Charlotte’s 2025 hiring pace stood out among large U.S. metros
The Charlotte-Concord-Gastonia metropolitan area added 37,600 nonfarm payroll jobs in December 2025 compared with December 2024, one of the largest over-the-year increases recorded among U.S. metro areas in the federal monthly metro employment release. By that measure, Charlotte posted the second-largest job gain listed in the release, narrowly behind the Philadelphia-Camden-Wilmington metro area, which added 36,400 jobs over the same period.
In percentage terms, Charlotte also ranked among the fastest-growing large metro areas. Employment in the Charlotte region rose 2.7% over the year, the largest percentage increase among metropolitan areas with populations of 1 million or more included in the release. The same report showed Salt Lake City-Murray at 1.8% and Philadelphia at 1.2%.
What the “jobs added” figure represents
The federal metro jobs figures are based on an establishment survey that counts jobs on payrolls by where employers are located, rather than where workers live.

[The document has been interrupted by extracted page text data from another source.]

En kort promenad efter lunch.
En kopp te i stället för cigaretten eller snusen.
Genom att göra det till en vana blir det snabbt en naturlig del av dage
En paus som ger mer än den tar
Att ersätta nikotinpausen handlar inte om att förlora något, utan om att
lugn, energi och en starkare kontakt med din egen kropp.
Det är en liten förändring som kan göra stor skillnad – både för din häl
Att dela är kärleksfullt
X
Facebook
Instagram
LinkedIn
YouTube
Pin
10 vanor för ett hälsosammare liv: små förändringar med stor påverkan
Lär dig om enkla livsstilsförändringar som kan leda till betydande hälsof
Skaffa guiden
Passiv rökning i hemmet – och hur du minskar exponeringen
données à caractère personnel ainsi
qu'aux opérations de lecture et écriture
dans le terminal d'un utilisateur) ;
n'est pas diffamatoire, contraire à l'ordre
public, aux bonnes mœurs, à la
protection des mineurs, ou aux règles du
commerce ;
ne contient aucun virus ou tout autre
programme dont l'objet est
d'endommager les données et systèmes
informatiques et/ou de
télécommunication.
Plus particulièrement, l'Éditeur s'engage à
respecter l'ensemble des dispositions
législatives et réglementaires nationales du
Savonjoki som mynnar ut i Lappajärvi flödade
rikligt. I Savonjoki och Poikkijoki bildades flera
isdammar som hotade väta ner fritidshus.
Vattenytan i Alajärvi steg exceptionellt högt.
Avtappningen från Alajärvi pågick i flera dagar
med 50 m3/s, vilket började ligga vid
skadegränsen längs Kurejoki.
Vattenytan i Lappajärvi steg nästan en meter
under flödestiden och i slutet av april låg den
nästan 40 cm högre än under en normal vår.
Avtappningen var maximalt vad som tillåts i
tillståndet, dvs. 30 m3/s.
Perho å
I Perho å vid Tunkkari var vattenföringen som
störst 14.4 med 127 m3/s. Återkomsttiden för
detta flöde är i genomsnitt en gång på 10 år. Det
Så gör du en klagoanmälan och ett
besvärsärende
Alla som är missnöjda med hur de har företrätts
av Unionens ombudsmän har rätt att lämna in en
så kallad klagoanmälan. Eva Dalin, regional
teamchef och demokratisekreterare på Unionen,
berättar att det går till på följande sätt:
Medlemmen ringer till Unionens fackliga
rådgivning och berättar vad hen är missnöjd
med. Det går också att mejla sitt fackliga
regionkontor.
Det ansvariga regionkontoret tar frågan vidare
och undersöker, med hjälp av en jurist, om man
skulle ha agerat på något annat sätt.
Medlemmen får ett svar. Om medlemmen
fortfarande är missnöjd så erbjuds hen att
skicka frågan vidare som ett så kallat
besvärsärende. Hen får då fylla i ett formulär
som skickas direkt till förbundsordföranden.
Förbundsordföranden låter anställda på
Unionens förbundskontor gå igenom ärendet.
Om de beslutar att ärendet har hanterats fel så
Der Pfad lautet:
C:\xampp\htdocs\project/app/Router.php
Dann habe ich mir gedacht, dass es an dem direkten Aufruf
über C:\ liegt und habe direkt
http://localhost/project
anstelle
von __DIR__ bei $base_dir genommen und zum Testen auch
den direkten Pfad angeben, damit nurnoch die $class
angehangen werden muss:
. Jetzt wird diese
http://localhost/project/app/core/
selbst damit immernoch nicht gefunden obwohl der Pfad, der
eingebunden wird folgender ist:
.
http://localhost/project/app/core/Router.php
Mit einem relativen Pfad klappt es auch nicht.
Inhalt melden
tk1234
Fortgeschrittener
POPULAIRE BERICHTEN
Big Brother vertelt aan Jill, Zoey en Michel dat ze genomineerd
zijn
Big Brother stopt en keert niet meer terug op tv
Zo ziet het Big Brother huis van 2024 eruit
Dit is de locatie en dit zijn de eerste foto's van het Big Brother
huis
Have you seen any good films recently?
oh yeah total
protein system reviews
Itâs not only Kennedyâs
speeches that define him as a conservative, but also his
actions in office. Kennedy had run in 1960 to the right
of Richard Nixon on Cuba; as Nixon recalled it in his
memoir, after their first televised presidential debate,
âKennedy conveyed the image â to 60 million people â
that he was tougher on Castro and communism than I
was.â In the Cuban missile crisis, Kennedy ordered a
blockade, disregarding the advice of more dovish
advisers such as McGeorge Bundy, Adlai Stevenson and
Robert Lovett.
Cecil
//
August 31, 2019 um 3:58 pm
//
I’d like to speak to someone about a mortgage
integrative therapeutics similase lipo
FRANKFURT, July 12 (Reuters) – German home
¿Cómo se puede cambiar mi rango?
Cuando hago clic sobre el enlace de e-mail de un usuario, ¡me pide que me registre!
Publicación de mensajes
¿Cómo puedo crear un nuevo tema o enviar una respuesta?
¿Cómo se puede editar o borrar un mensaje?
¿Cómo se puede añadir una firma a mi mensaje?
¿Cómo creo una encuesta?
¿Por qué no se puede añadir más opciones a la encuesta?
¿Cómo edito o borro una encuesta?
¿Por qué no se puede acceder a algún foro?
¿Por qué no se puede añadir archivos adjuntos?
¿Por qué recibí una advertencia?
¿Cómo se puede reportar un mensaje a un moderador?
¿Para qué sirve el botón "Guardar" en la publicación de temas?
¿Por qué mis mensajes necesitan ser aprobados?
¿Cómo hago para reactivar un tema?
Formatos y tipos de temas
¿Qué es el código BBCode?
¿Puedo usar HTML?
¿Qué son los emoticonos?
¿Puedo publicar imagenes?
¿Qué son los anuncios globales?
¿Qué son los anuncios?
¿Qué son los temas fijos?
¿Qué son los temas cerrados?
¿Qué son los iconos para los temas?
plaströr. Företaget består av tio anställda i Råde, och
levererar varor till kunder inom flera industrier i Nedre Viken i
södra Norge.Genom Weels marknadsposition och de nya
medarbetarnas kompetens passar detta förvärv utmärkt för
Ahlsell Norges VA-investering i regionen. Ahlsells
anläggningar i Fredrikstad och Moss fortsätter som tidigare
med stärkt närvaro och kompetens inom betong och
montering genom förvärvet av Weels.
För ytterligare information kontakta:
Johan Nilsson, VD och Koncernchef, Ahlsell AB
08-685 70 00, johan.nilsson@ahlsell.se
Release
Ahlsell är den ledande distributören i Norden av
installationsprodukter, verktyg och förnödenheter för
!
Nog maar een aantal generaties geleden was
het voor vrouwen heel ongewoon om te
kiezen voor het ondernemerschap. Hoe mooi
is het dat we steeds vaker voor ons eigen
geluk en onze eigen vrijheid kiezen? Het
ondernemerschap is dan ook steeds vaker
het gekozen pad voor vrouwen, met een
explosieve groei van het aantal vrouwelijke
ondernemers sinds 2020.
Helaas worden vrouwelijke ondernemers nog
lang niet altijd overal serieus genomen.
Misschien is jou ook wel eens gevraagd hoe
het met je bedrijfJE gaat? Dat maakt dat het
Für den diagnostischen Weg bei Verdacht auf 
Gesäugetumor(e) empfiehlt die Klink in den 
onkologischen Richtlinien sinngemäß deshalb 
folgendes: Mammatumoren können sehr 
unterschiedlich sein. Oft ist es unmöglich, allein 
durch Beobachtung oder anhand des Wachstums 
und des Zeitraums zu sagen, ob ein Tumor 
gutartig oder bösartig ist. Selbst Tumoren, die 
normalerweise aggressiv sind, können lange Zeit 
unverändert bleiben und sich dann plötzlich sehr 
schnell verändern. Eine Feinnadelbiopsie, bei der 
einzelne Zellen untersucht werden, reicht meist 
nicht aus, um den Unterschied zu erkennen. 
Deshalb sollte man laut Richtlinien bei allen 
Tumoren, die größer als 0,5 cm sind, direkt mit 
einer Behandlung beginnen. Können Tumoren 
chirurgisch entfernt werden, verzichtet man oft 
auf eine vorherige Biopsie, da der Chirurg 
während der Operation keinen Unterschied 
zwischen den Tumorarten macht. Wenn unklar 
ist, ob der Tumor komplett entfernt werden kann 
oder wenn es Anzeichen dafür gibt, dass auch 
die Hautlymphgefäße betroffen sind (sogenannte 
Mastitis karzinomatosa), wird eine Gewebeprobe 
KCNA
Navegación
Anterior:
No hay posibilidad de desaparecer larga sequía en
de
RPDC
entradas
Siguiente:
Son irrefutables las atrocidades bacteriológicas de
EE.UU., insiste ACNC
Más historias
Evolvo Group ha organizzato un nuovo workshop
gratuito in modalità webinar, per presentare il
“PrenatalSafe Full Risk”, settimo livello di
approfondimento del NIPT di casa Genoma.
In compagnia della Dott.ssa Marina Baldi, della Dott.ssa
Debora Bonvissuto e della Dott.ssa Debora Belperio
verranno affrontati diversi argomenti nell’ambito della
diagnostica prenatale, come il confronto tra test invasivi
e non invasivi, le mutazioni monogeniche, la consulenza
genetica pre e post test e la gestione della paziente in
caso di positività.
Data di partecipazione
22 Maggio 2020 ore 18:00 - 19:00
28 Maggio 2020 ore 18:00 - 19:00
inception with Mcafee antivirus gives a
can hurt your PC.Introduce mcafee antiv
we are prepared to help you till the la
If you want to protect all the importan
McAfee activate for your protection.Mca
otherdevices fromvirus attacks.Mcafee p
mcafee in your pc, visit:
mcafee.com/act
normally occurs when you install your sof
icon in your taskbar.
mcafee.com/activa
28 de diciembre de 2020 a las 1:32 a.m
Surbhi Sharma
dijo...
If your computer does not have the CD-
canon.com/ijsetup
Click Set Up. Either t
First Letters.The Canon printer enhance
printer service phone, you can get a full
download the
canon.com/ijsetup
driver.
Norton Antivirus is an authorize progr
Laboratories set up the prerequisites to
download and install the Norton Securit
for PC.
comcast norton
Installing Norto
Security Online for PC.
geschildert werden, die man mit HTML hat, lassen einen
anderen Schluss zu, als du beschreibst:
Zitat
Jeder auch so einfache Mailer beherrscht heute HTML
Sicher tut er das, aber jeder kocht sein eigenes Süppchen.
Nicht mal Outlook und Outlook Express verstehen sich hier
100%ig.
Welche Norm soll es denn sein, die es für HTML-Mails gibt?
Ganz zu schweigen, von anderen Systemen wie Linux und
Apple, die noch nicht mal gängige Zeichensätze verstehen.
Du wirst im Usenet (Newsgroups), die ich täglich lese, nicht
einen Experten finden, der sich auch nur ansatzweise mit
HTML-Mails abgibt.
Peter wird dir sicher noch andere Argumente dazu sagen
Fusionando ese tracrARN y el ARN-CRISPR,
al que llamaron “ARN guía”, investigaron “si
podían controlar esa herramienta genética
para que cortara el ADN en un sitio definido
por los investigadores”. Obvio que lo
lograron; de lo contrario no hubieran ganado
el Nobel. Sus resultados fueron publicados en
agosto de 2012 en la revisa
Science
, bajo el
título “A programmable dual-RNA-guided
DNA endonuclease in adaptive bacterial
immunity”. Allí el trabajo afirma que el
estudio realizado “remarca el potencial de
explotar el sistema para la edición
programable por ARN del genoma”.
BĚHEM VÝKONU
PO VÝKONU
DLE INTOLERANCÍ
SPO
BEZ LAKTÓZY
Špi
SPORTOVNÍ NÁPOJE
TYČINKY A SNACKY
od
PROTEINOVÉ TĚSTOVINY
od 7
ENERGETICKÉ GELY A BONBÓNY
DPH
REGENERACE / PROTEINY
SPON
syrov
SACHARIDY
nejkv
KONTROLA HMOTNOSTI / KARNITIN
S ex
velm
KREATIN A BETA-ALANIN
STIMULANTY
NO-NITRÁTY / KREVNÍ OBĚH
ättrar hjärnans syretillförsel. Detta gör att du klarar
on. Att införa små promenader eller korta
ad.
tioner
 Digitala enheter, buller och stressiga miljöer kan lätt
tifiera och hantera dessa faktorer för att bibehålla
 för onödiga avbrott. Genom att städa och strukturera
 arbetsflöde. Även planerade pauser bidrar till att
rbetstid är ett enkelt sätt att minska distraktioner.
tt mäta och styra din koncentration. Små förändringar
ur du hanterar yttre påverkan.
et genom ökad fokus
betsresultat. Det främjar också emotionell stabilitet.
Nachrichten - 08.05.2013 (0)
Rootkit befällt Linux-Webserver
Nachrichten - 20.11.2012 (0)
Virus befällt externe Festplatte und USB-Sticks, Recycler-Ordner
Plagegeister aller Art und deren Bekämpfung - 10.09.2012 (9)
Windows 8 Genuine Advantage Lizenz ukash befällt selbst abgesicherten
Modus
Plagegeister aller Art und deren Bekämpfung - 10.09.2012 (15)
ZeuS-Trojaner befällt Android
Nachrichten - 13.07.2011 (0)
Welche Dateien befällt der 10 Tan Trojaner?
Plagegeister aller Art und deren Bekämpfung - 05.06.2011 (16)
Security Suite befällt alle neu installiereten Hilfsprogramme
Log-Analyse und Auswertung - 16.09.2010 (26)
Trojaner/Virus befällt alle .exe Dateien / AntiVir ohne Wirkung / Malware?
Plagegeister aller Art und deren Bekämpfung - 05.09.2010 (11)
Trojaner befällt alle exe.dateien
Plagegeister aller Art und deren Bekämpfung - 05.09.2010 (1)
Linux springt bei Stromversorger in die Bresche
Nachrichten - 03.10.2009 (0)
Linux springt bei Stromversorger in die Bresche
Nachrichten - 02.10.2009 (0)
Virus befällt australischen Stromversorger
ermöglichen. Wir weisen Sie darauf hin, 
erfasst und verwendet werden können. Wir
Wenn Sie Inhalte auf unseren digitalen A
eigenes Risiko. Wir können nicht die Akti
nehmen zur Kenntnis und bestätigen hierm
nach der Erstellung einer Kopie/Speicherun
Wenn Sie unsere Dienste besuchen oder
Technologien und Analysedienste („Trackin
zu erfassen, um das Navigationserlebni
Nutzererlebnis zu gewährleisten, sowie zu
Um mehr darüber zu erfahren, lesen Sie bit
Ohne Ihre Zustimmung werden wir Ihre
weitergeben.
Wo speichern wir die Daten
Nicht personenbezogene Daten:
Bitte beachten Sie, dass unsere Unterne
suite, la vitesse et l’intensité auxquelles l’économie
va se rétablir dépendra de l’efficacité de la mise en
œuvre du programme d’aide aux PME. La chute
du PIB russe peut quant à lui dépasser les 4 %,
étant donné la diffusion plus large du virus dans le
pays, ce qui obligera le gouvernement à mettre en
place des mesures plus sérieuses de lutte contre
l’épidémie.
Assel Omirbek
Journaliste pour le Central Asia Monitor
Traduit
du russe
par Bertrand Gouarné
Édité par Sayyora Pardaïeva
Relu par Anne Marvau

As a result, the numbers reflect changes in payroll employment within the metro’s boundaries and can differ from household-based measures of employment and unemployment.
The release also notes that unemployment rates and payroll employment are produced by different statistical programs. Unemployment rates describe residents in the labor force, while payroll jobs describe positions at area establishments. That distinction can matter in metro areas where commuting across county or state lines is significant—an important factor for a region that spans North Carolina and South Carolina.
How unemployment shifted at the end of 2025
Nationally, the not-seasonally-adjusted unemployment rate in December 2025 was 4.1%, up from 3.8% a year earlier. Across metropolitan areas, unemployment rates rose over the year in a majority of the 387 areas covered in the release, while a smaller share saw declines or no change.
Within the subset of 56 metropolitan areas with populations of at least 1 million, the report identified a wide range of December jobless rates, from low-2% levels in the lowest-rate large metro to above 8% in the highest-rate large metro. The release did not single out Charlotte’s unemployment rate as an extreme outlier among large metros in December, but it placed the region’s job creation performance among the strongest.
Upcoming data revisions could refine the 2025 picture
The federal release flagged methodological updates and revisions scheduled for spring 2026. For local unemployment statistics, January 2026 data (to be released in April) will incorporate updated inputs and population controls, with additional revisions to metro-area estimates expected in May 2026. For payroll employment, January 2026 data will also bring benchmark adjustments to 2025 levels, with revisions that can extend back multiple years for some series.
- Charlotte-Concord-Gastonia: +37,600 jobs year over year (December 2025 vs. December 2024)
- Philadelphia-Camden-Wilmington: +36,400 jobs year over year
- Salt Lake City-Murray: +15,300 jobs year over year
Payroll job gains and unemployment rates measure different things: jobs at local establishments versus labor-market conditions for residents.